• Фрагмент текста:

========

Коротков, живя в мире масок, мало чем отличается от них — достаточно проследить его реакции на разные события и авторские «наименования» героя: «радостно воскликнул; широко открыл рот; изумился; ахнул; испугался; ахнул про себя; пискнул; визгнул», «наивный; нервный; недальновидный; сконфуженный; удивленный». Все обилие эпитетов и характеристик в первых главах сводится к двум группам: категориям «полутонов» и преувеличенных, «театральных» реакций; преобладает внешняя точка зрения в плане психологии. Механические реакции адекватны тому пространству, в котором находится Коротков — хронотопу канцелярии.
Хронотоп канцелярии представляет собой ограниченное пространство публичного существования. Для него характерна особая связь человека с окружающим миром — обезличенность, «овнешненность» пребывания, регламентированность действий. Канцелярия насыщена упорядоченным временем, имеющим начало и конец, но обладающим повторяемостью, замкнутостью. Здесь-то и возникает мотив лабиринта, того локуса, где поиски чего-либо абсурдны, отсюда и сам Коротков становится абсурдным героем. Пространству свойствен момент довления рационального — ничто не должно выбивать из общего ритма существования. Не случайно судьба «маленького человека» в русской литературе обычно связана с хронотопом канцелярии — от Башмачкина к Макару Девушкину, Голядкину и чеховским персонажам. С одной стороны, здесь представлен механический мир, поглощающий мелкого чиновника, с другой — живая душа героя. При этом заметим, что мир официоза в русской литературе традиционно обладает негативной семантикой (достаточно назвать «Войну и мир» Л.Н. Толстого), а часто носит и некий иррациональный характер («Шинель» Н.В. Гоголя, «Двойник» Ф.М. Достоевского). Эту эффектную антитезу, хорошо разработанную в литературе XIX века мы, на первый взгляд, находим и у Булгакова. Но это верно лишь отчасти.

========

• Исходные данные:

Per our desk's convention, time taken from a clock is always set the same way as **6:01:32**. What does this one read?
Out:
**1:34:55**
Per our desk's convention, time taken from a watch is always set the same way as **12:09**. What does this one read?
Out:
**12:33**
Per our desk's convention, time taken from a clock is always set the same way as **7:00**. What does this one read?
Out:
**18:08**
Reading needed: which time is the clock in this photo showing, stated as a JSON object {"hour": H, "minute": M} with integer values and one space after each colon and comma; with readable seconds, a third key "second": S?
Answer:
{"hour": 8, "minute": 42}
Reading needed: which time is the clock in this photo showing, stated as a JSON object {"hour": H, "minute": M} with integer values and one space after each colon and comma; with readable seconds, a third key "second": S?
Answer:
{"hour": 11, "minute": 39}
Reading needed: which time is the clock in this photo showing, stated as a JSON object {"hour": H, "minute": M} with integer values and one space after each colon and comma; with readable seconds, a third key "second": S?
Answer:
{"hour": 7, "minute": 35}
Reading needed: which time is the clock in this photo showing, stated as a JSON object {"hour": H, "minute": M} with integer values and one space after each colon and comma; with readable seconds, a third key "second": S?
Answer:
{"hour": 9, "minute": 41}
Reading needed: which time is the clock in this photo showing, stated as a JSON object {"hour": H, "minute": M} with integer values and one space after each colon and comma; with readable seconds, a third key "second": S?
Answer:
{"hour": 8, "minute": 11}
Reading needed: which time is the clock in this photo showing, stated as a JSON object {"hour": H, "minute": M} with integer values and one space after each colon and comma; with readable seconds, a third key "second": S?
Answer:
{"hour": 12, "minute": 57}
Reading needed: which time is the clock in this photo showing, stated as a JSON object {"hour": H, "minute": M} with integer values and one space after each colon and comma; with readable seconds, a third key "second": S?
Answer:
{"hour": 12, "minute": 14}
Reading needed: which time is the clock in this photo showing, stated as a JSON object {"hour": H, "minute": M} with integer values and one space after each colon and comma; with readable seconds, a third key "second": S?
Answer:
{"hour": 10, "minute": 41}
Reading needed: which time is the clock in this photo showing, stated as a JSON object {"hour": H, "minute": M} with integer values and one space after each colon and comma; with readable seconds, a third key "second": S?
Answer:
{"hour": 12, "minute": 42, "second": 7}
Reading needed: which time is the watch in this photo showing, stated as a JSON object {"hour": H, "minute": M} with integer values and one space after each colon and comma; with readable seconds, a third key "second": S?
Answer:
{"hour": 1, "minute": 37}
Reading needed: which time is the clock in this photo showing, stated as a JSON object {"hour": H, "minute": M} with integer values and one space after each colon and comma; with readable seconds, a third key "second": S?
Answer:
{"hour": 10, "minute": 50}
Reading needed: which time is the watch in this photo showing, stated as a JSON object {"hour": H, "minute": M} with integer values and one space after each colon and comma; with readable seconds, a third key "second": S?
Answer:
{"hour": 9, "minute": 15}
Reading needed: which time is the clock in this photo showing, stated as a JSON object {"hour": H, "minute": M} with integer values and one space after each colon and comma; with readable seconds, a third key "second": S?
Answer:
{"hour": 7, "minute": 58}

========

Продолжите фрагмент о хронотопе канцелярии, начав сразу после его последнего предложения.

• Результат упражнения:
Дело в том, что «булгаковская» канцелярия в «Дьяволиаде» весьма своеобразна. Пространство не является замкнутым, наоборот, оно открыто внешней реальности. В него врывается стихия быта, что исподволь приводит к разрушению хронотопа, возникает диалог, основанный на гротеске. Реальность «взрывается» изнутри, следовательно, герой изначально оказывается в иллюзорном мире, думая, что существует в одном, а пребывая совсем в другом измерении. Уже в 1 главе находим показательную деталь: кассир «вышел из комнаты и вернулся через четверть часа с большой мертвой курицей со свернутой шеей. Курицу он положил на портфель, на курицу — свою правую руку и молвил:
— Денег не будет» (II, 7).
Гротескная деталь — «мертвая курица на портфеле» — указывает на некое нарушение порядка. Даже название главы заключает в себе слом структуры хронотопа: «Происшествие 20 числа». «Происшествий» же в этом мире быть не должно, следовательно, выпадение из ритма задано изначально. В этой сцене проступает авторская ирония, диалогизирующая данную реальность: кассир «молвил»13 (ср., например, в «Бородино»: «И молвил он, сверкнув очами») «бытовую» фразу — т. е. здесь очевидна стилистическая двухмерность текста.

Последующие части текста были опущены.